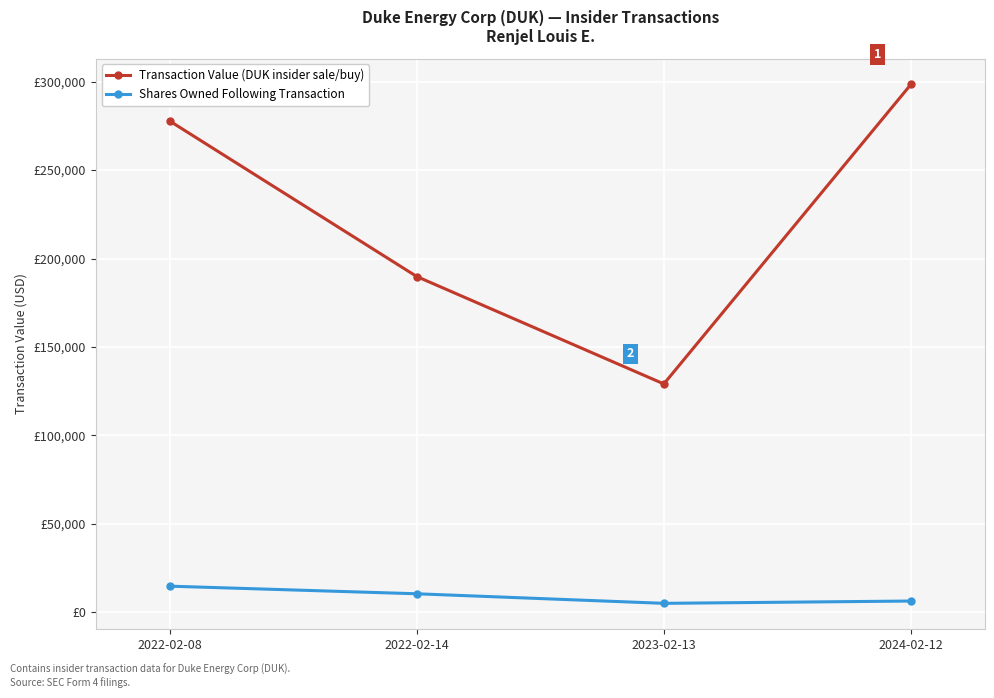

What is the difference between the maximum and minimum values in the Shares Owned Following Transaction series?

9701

* * *

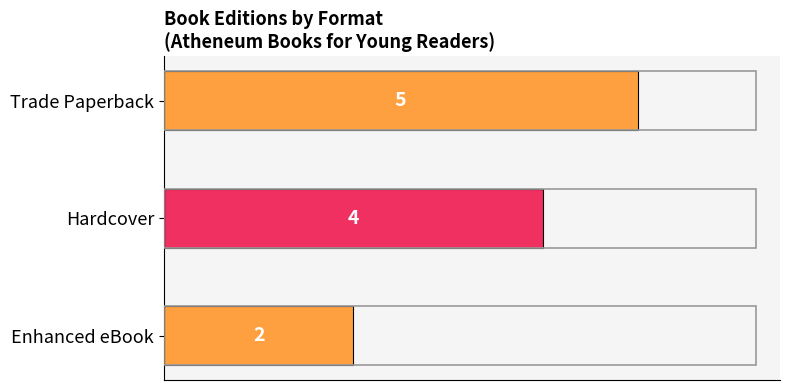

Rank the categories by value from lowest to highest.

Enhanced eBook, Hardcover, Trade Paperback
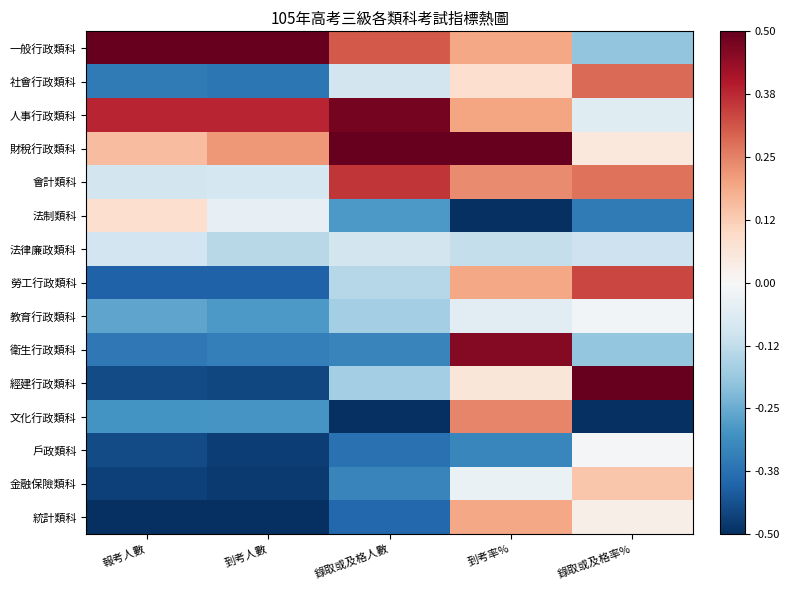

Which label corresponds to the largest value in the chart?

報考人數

---

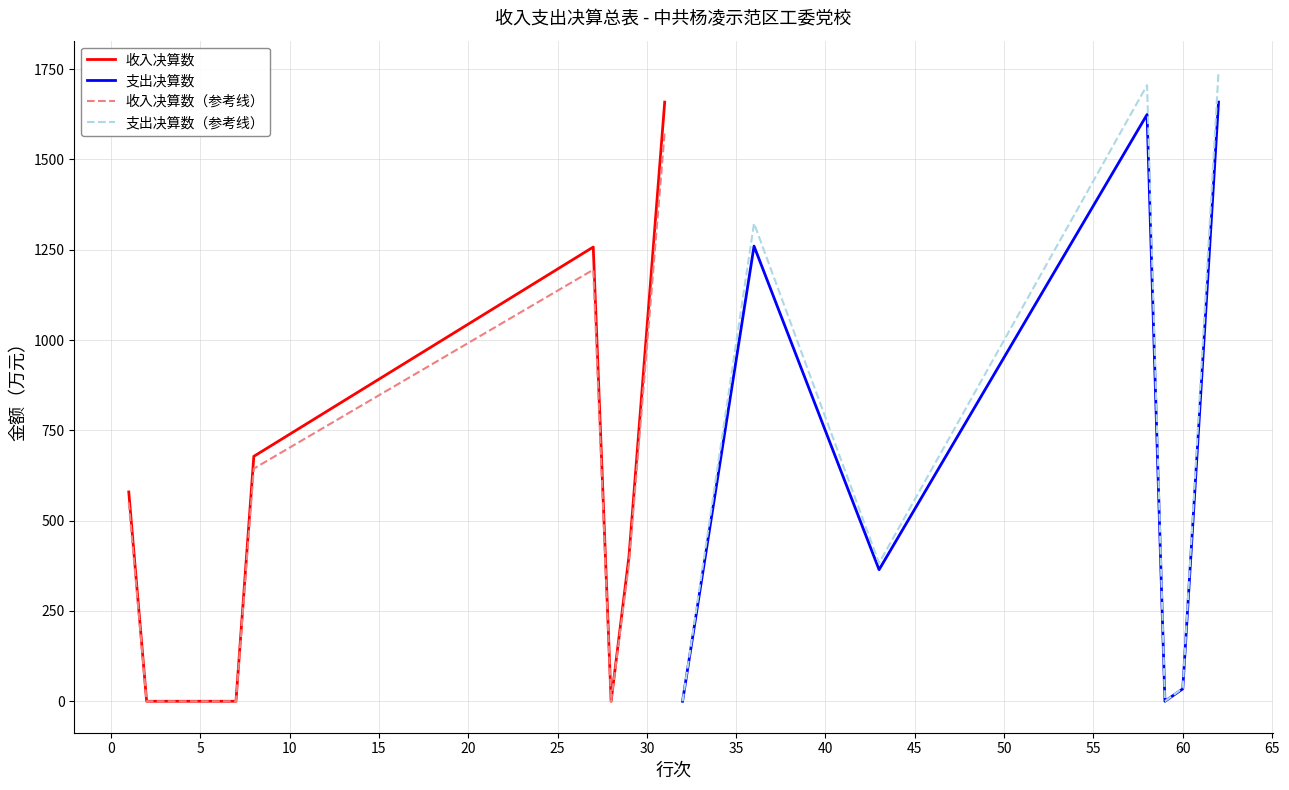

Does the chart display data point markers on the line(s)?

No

Exercise - Reproduce the data above verbatim, starting at the line that contains "Rank the categories" and ending at the line that contains "Which label corresponds", with both of those lines included. Leave out any pictures.

Solution -
Rank the categories by value from lowest to highest.

Enhanced eBook, Hardcover, Trade Paperback

Which label corresponds to the largest value in the chart?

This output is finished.